**PROBLEM DETAILS**
Only the lines from the start of the data below through the line that contains "Smaller Operator Recovery Strategies Letter" are to be copied, exactly and without pictures.

[Excerpts from a dataset]
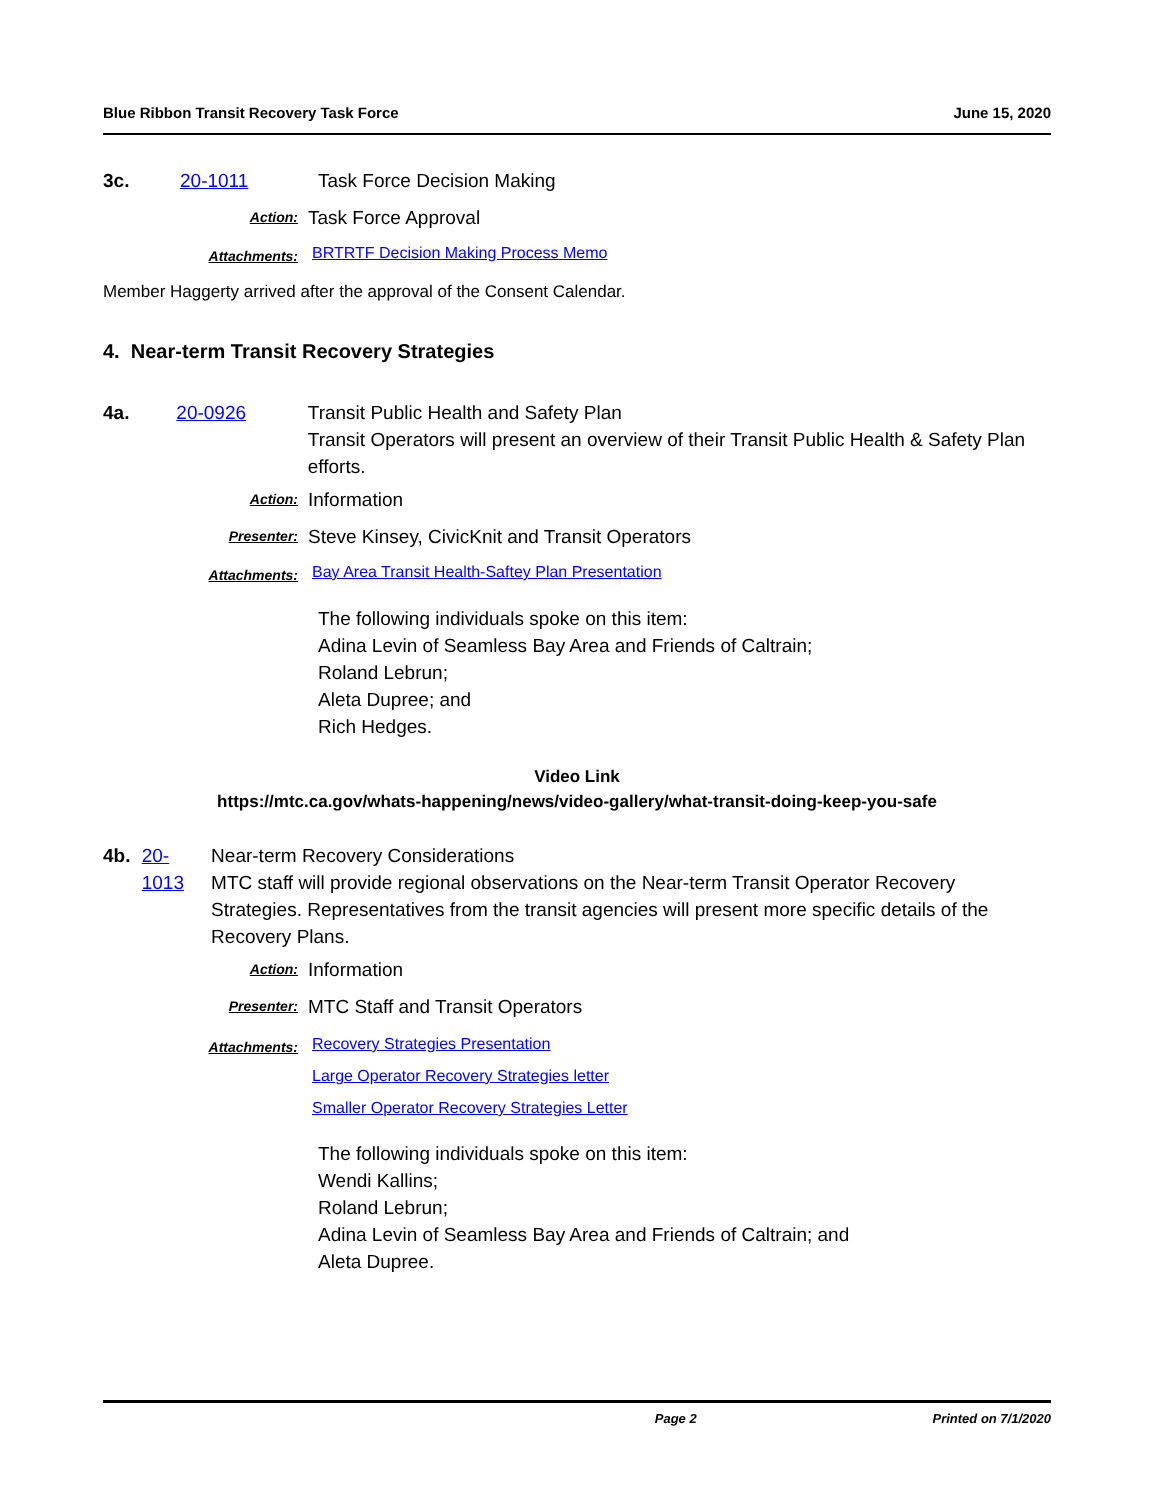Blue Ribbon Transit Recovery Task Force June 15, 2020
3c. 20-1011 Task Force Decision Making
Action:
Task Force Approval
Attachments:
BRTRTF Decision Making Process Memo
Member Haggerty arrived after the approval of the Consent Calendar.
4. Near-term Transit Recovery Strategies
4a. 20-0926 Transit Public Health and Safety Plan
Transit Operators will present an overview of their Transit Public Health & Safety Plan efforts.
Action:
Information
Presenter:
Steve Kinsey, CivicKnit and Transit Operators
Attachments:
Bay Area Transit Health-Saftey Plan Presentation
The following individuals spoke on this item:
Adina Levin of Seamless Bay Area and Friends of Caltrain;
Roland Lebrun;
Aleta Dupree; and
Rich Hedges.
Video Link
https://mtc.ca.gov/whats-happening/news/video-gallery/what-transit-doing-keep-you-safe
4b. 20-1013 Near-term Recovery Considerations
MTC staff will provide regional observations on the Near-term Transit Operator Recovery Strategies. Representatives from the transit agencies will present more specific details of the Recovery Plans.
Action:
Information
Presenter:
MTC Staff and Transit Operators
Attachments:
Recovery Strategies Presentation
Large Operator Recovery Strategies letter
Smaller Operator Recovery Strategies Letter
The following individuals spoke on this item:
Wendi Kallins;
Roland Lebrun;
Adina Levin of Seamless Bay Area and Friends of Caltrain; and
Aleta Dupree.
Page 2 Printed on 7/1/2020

**RESPONSE**
Blue Ribbon Transit Recovery Task Force June 15, 2020
3c. 20-1011 Task Force Decision Making
Action:
Task Force Approval
Attachments:
BRTRTF Decision Making Process Memo
Member Haggerty arrived after the approval of the Consent Calendar.
4. Near-term Transit Recovery Strategies
4a. 20-0926 Transit Public Health and Safety Plan
Transit Operators will present an overview of their Transit Public Health & Safety Plan efforts.
Action:
Information
Presenter:
Steve Kinsey, CivicKnit and Transit Operators
Attachments:
Bay Area Transit Health-Saftey Plan Presentation
The following individuals spoke on this item:
Adina Levin of Seamless Bay Area and Friends of Caltrain;
Roland Lebrun;
Aleta Dupree; and
Rich Hedges.
Video Link
https://mtc.ca.gov/whats-happening/news/video-gallery/what-transit-doing-keep-you-safe
4b. 20-1013 Near-term Recovery Considerations
MTC staff will provide regional observations on the Near-term Transit Operator Recovery Strategies. Representatives from the transit agencies will present more specific details of the Recovery Plans.
Action:
Information
Presenter:
MTC Staff and Transit Operators
Attachments:
Recovery Strategies Presentation
Large Operator Recovery Strategies letter
Smaller Operator Recovery Strategies Letter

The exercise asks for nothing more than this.